Supplied information

---

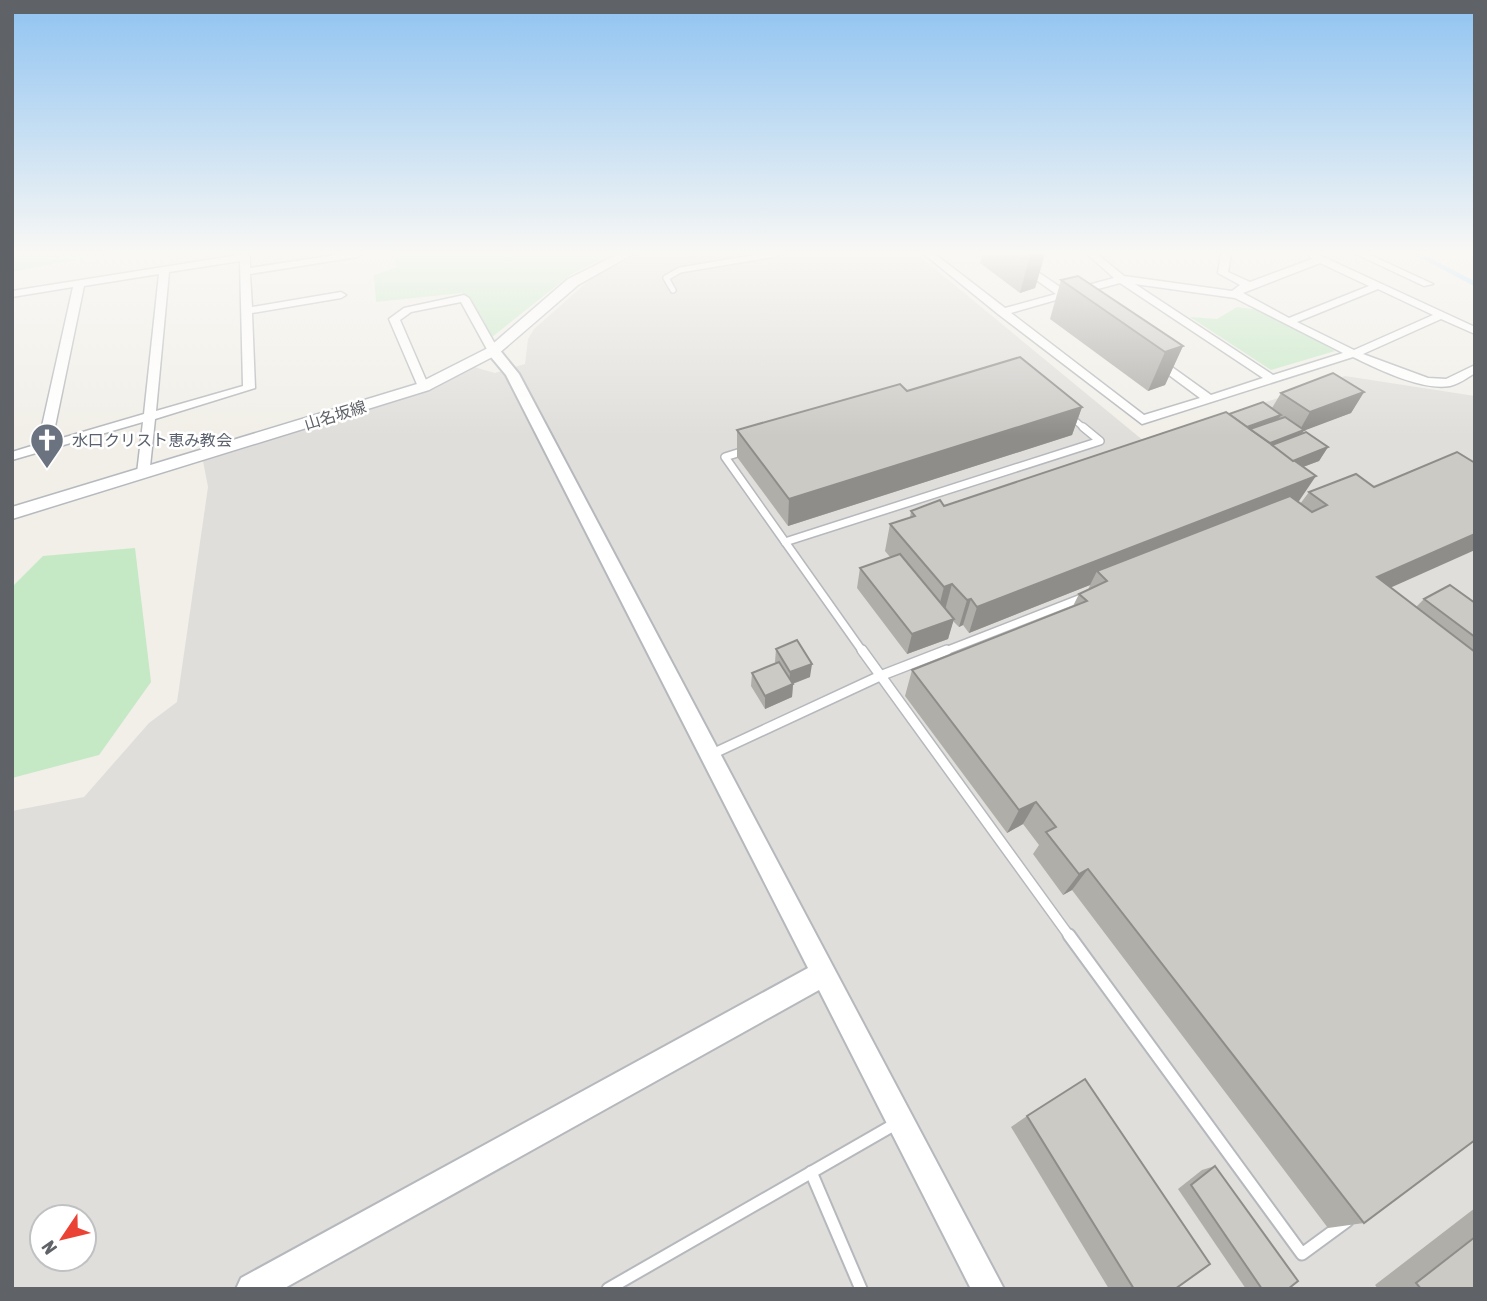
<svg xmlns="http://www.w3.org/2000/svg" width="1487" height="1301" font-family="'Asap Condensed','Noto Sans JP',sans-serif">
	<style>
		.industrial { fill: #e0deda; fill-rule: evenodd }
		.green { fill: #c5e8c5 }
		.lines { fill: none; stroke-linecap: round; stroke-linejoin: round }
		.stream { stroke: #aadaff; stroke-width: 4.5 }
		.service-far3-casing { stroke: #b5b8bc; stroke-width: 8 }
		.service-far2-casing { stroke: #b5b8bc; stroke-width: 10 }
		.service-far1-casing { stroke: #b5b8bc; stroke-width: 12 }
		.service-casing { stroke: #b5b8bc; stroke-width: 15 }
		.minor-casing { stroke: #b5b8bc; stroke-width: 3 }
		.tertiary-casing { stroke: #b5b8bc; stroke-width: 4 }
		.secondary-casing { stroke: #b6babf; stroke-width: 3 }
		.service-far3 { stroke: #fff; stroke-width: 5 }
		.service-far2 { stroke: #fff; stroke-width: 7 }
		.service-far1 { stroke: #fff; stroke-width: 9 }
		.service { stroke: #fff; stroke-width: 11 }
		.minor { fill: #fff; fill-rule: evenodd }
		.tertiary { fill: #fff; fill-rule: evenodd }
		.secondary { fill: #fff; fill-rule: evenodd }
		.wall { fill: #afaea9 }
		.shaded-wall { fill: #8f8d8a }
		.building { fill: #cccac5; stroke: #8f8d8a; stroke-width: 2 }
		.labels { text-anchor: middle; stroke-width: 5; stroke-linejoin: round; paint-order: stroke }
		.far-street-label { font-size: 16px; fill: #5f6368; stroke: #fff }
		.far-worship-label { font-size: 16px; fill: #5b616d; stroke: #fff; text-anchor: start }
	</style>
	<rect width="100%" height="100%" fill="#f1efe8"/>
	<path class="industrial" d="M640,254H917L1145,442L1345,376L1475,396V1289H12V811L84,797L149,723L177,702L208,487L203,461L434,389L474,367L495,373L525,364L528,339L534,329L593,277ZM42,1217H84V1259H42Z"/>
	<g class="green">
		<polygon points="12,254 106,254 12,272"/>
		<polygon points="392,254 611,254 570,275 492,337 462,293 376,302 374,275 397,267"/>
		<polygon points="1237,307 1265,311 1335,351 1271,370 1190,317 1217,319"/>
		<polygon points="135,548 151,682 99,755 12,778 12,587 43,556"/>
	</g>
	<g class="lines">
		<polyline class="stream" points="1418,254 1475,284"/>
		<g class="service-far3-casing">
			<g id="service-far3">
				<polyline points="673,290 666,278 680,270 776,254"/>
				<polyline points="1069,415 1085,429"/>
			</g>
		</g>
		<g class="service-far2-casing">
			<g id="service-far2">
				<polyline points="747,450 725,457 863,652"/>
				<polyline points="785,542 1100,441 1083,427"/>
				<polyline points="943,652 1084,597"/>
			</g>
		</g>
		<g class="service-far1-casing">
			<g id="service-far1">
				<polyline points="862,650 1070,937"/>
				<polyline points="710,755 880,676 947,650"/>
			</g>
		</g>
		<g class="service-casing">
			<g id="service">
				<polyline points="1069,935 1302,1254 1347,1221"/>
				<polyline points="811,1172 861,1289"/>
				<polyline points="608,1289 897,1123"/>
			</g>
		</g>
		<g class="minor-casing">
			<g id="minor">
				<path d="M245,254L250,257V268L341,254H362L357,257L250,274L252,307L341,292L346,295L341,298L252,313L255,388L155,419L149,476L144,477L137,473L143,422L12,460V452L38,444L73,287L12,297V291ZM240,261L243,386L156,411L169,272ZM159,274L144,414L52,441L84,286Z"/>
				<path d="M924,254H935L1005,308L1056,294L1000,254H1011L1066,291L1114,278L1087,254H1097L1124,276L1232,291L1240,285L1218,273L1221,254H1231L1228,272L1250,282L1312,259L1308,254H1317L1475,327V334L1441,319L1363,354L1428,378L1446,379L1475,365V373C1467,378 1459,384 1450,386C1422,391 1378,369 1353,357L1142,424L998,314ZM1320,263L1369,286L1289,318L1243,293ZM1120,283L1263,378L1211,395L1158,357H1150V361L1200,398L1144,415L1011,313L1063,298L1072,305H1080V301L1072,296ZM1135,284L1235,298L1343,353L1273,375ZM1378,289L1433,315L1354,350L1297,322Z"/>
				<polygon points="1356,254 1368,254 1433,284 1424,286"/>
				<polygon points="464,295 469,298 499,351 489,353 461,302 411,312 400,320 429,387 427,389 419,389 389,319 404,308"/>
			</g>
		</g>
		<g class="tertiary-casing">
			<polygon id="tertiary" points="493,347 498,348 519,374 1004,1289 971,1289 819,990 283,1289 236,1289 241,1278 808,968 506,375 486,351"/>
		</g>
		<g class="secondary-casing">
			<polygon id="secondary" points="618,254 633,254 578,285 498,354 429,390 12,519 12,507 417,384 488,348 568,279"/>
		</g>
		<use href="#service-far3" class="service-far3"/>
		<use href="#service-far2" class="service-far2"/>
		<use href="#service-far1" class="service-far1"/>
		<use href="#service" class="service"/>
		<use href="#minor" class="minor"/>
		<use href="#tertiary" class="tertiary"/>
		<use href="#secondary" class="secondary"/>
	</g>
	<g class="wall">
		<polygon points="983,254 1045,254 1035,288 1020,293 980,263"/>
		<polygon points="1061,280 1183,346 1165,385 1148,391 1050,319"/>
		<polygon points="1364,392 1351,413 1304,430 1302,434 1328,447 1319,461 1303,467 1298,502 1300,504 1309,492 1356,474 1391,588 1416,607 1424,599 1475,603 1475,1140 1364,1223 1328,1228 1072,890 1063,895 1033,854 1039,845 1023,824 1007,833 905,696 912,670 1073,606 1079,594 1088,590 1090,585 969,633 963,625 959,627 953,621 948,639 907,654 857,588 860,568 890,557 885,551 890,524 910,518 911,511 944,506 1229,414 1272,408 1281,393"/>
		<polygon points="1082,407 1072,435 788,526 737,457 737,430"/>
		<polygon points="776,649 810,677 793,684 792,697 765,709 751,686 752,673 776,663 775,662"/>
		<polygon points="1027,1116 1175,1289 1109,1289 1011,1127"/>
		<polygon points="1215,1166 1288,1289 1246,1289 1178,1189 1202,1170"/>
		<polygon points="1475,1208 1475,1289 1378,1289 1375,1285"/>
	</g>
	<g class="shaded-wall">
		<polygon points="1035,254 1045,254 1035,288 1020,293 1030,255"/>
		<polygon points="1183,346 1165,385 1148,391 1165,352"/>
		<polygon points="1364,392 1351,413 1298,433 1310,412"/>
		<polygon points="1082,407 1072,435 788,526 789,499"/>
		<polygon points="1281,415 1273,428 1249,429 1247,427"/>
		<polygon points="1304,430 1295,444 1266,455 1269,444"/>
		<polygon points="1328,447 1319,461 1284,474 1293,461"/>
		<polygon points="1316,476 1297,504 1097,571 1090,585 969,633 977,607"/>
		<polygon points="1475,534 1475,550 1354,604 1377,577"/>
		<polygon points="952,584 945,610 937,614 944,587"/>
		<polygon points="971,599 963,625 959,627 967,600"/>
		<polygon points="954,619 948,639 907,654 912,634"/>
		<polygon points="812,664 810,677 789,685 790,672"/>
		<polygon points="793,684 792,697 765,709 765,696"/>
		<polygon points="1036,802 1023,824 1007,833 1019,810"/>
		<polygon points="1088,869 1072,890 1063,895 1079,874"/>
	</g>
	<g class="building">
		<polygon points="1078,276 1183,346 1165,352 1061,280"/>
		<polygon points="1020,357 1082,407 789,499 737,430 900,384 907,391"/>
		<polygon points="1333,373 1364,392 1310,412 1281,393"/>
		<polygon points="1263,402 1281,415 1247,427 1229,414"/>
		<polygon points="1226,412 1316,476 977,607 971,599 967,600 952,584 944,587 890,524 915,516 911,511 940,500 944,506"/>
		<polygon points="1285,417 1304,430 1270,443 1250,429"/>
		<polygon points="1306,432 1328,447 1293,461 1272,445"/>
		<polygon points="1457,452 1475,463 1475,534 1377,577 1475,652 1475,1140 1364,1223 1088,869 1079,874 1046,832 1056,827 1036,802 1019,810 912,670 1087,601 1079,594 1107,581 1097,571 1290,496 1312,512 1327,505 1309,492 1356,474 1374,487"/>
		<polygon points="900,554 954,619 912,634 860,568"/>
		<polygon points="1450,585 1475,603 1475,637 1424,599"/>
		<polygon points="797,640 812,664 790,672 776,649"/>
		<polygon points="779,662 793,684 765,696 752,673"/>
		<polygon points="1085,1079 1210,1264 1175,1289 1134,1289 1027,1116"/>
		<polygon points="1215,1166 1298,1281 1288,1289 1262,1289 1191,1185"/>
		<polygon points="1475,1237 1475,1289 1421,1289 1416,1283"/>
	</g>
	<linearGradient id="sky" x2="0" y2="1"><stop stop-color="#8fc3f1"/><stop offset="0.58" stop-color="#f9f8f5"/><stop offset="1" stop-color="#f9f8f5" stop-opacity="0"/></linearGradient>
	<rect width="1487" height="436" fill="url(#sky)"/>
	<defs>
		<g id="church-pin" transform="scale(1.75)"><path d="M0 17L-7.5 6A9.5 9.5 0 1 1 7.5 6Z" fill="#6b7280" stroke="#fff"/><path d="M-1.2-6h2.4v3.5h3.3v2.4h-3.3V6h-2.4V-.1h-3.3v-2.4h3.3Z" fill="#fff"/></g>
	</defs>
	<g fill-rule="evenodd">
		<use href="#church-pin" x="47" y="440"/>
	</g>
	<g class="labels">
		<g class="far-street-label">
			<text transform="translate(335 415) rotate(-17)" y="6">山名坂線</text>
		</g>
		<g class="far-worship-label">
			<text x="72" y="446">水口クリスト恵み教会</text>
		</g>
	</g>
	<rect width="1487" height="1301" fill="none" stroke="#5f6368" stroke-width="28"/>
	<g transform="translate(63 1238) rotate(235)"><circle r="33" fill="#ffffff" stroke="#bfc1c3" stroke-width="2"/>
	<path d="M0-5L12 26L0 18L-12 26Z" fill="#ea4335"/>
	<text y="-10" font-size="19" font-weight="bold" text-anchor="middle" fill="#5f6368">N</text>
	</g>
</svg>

---

Using the listing above, pick out each line that contains the word "lines", then copy it.

Answer to this exercise
		.lines { fill: none; stroke-linecap: round; stroke-linejoin: round }
	<g class="lines">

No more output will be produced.